Un mix di finanza, tecnologia e cultura
La trasformazione è evidente nella composizione del mondo del lavoro. Venticinque anni fa i servizi finanziari e il settore immobiliare rappresentavano circa i due terzi dell’occupazione nella zona. Oggi costituiscono all’incirca un terzo. Al loro posto sono arrivate aziende tecnologiche, società dei media, pubblicità e altri settori. Chi temeva la fuga del mondo finanziario da New York con l’elezione del primo sindaco musulmano, Zohran Mamdani, deve ricredersi: da mesi stanno arrivando società per piazzare qui la loro sede operativa e di rappresentanza.
Il turismo è diventato una componente essenziale dell’economia locale. Il giorno dell’11 settembre 2001 Lower Manhattan aveva appena sei alberghi. Oggi sono 42. La strada per la normalità, tuttavia, non è stata semplice. Gli attentati distrussero o danneggiarono circa tre milioni di metri quadrati di spazi commerciali. Anche la rete dei trasporti subì danni gravissimi: il terminal ferroviario Path, che collega New York al New Jersey, sotto il Trade Center scomparve, il servizio della metropolitana venne interrotto e le infrastrutture elettriche e di comunicazione gravemente colpite.
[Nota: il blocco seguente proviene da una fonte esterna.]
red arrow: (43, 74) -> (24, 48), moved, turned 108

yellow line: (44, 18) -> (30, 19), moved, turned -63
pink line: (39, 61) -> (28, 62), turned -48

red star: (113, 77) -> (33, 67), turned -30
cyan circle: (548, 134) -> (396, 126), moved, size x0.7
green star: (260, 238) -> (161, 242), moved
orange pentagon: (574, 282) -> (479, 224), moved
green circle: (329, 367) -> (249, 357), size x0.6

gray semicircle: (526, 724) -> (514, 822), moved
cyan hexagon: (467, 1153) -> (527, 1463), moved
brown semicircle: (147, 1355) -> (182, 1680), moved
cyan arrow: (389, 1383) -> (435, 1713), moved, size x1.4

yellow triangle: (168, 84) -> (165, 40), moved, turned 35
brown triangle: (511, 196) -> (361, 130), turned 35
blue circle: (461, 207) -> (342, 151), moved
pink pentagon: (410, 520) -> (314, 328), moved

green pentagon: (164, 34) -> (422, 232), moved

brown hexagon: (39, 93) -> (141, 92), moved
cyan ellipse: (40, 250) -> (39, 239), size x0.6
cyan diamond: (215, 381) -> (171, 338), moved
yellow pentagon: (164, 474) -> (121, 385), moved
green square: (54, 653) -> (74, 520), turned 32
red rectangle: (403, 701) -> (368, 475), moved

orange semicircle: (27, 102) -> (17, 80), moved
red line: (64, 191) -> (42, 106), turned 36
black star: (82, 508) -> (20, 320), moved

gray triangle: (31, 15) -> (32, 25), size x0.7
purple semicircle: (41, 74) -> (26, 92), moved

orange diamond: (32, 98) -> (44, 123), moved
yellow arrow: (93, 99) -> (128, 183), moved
Per rendere possibile la rinascita, contribuì un elemento che molte altre città americane non hanno avuto: un enorme afflusso di risorse finanziarie. Miliardi di dollari arrivarono attraverso aiuti federali, risarcimenti assicurativi e investimenti della Port Authority. Il primo grande segnale di ritorno alla normalità arrivò nel 2006, quando Silverstein Properties completò il 7 World Trade Center, il primo grattacielo per uffici ricostruito dopo gli attentati. Il governo offrì incentivi fiscali alle aziende disposte a trasferirsi nel quartiere. Non un’impresa facile: per anni, raccontano, molti potenziali inquilini avevano paura persino di visitare gli edifici. Vennero creati incentivi per favorire il ritorno dei residenti. Un programma finanziato dal governo federale offriva contributi fino a 14.500 dollari alle famiglie che fossero rimaste a vivere o si fossero trasferite nel quartiere.